(Required actions):
- 1) List every character named in the synopsis section of the Bringing Up Bobby article.
- 2) Continue the Bringing Up Bobby article from its final sentence.

(Quoted passage):
* * * *
Bringing Up Bobby is a 2011 comedy-drama film written, directed and produced by Famke Janssen (marking her first directorial effort). Milla Jovovich stars as a European ex-con artist and single mother in the United States. The film had its world premiere at the 2011 Cannes Film Festival on May 12, and received a limited release in the United States on September 28, 2012.

Synopsis
Ukrainian con artist Olive and her 10-year-old son Bobby arrive in Oklahoma to begin a new life, and enjoy a series of adventures. However, when Olive's criminal past catches up to her, she is faced with putting her son's happiness before her own. Mary deals with the death of her own son by becoming adoptive mother to Bobby, providing him a home with her husband Kent.
* * * *
(Stored data):
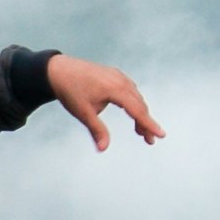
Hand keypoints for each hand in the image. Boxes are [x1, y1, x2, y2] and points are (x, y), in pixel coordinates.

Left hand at [38, 56, 163, 149]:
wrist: (58, 70)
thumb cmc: (70, 91)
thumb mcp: (83, 113)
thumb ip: (97, 130)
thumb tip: (103, 149)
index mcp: (114, 88)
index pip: (137, 109)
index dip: (149, 124)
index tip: (161, 135)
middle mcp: (120, 80)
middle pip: (139, 104)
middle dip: (145, 123)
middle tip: (149, 141)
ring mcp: (118, 75)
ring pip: (136, 97)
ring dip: (140, 113)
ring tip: (139, 131)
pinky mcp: (114, 74)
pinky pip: (130, 90)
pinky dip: (134, 103)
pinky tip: (131, 112)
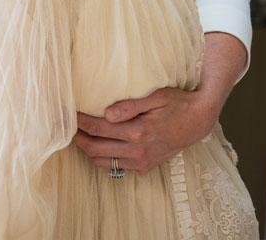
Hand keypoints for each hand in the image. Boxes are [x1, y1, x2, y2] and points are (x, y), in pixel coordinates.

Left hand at [72, 87, 218, 174]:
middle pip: (95, 149)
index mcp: (138, 132)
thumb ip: (129, 106)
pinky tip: (98, 146)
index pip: (98, 128)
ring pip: (102, 162)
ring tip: (79, 136)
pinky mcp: (144, 167)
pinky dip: (102, 158)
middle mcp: (137, 151)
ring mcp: (141, 162)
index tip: (68, 113)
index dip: (79, 122)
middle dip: (77, 138)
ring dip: (87, 150)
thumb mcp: (155, 97)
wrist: (198, 122)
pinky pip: (115, 167)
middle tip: (67, 126)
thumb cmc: (176, 104)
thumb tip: (106, 114)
* * * *
(Task-by-task answers):
- 1) Olive, Bobby, Mary, Kent

- 2)
Cast
Milla Jovovich as Olive
Bill Pullman as Kent
Rory Cochrane as Walt
Marcia Cross as Mary
Spencer List as Bobby
Ray Prewitt as Chuck Lee Buck
Justin Hall as Jamie

Production
In summer 2010, the film was shot over 20 days in Oklahoma. The film was inspired by Janssen's own perception as a European who came to live in the United States.

Soundtrack
The original film score was composed by Junkie XL (as Tom Holkenborg). In addition, the soundtrack includes a cover version of "Proud Mary", sung by lead actress Milla Jovovich in Ukrainian. The song plays in the background at the beginning of the film. The recording, which is credited to Milla Jovovich with The Modern Mothers, is based on Ike & Tina Turner's popular version of the song. After the recording session, Jovovich's voice was hoarse for a few days.

The American alternative rock band The Flaming Lips recorded a version of "Amazing Grace", also in Ukrainian. The recording plays during the end credits. Lead singer Wayne Coyne does not speak the language but sang the lyrics phonetically. The soundtrack also contains various country, folk and jazz songs by artists such as Johnny Paycheck, Count Basie, Jack Teagarden, Cat Stevens, Jorma Kaukonen, Ray Hatcher, Roy Lanham & The Whippoorwills, and Joe Mahan. A soundtrack album was not released.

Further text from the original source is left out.